_Source records_.
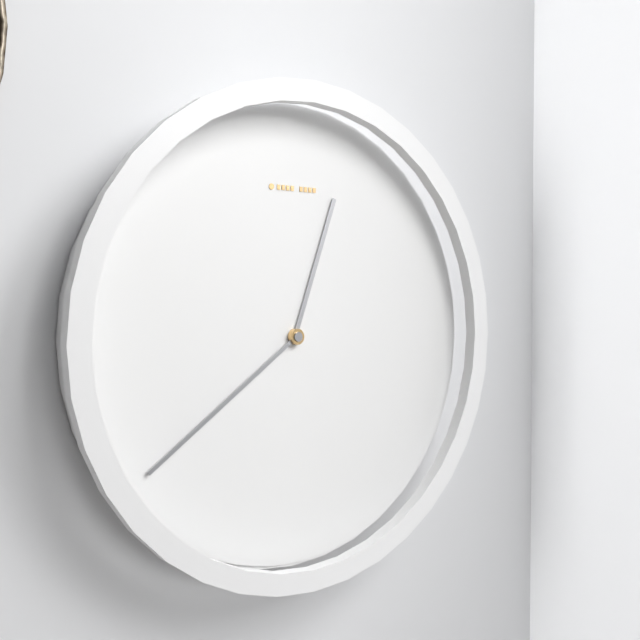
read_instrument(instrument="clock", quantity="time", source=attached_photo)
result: 12:39
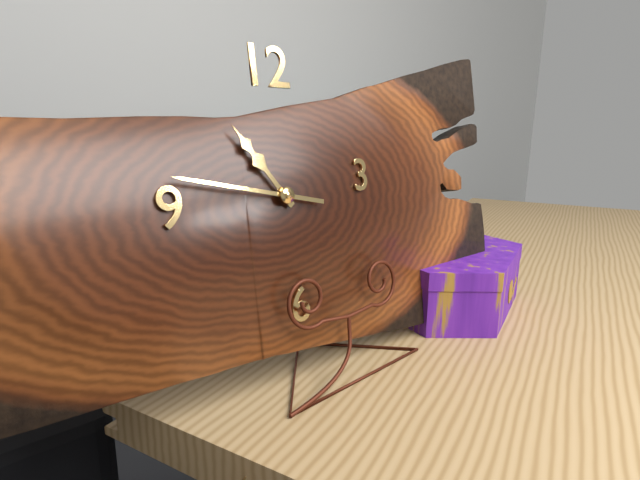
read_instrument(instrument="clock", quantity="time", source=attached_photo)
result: 10:47
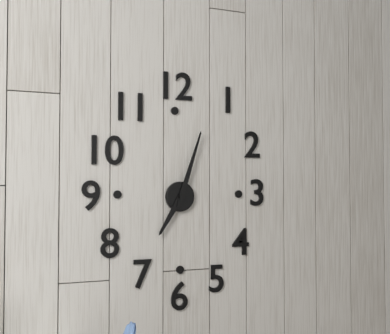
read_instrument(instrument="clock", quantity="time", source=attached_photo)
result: 7:03
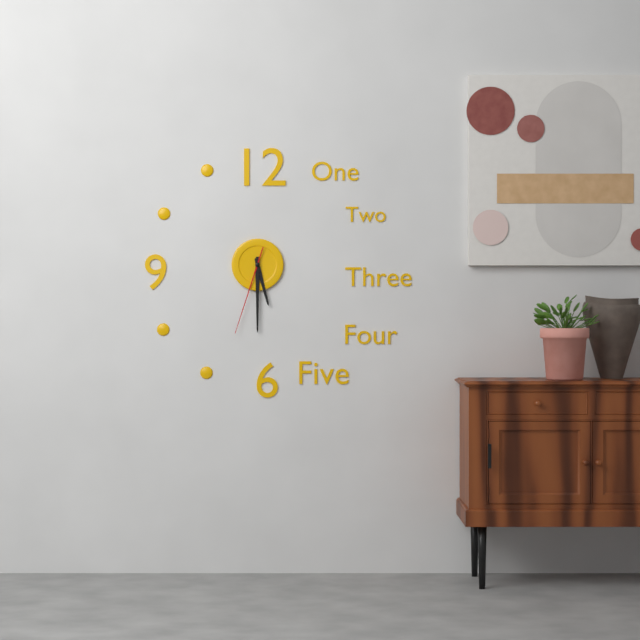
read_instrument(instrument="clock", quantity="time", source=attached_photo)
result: 5:30:33
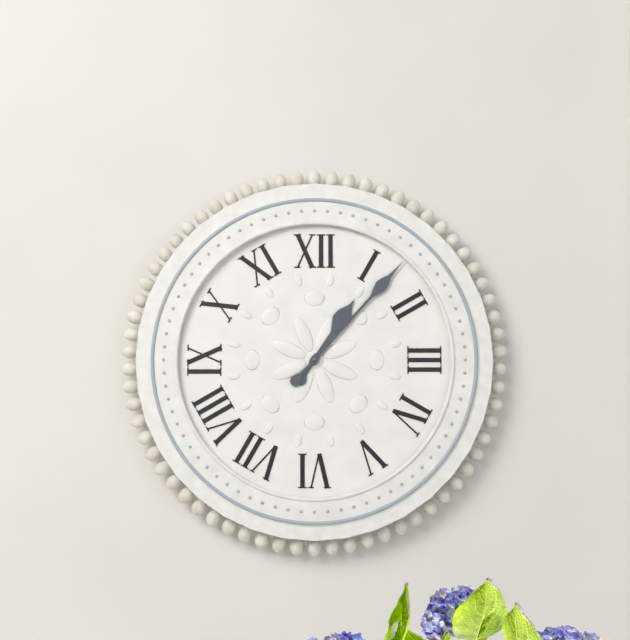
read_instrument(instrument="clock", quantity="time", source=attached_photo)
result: 1:07
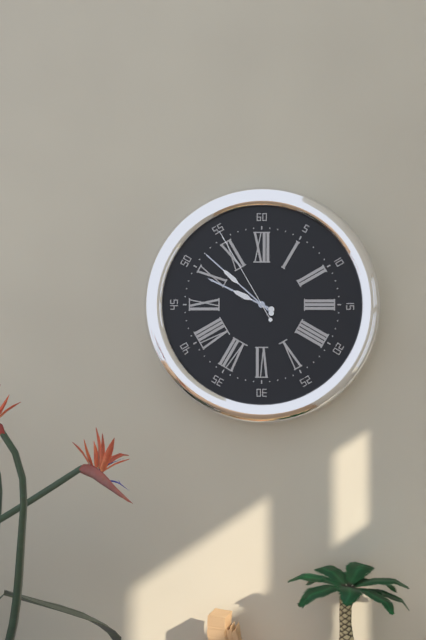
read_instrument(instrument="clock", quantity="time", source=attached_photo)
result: 9:52:55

_Work to complete_.
Rewrite the records above as a two-column CSV with the headers "call" and "reading", one row per record. Put each record's text and its result in separate quoted fields, replace any line breaks with spaces, and leave out the pictures.

_Exercise answer_.
call,reading
"read_instrument(instrument=""clock"", quantity=""time"", source=attached_photo) result:","12:39"
"read_instrument(instrument=""clock"", quantity=""time"", source=attached_photo) result:","10:47"
"read_instrument(instrument=""clock"", quantity=""time"", source=attached_photo) result:","7:03"
"read_instrument(instrument=""clock"", quantity=""time"", source=attached_photo) result:","5:30:33"
"read_instrument(instrument=""clock"", quantity=""time"", source=attached_photo) result:","1:07"
"read_instrument(instrument=""clock"", quantity=""time"", source=attached_photo) result:","9:52:55"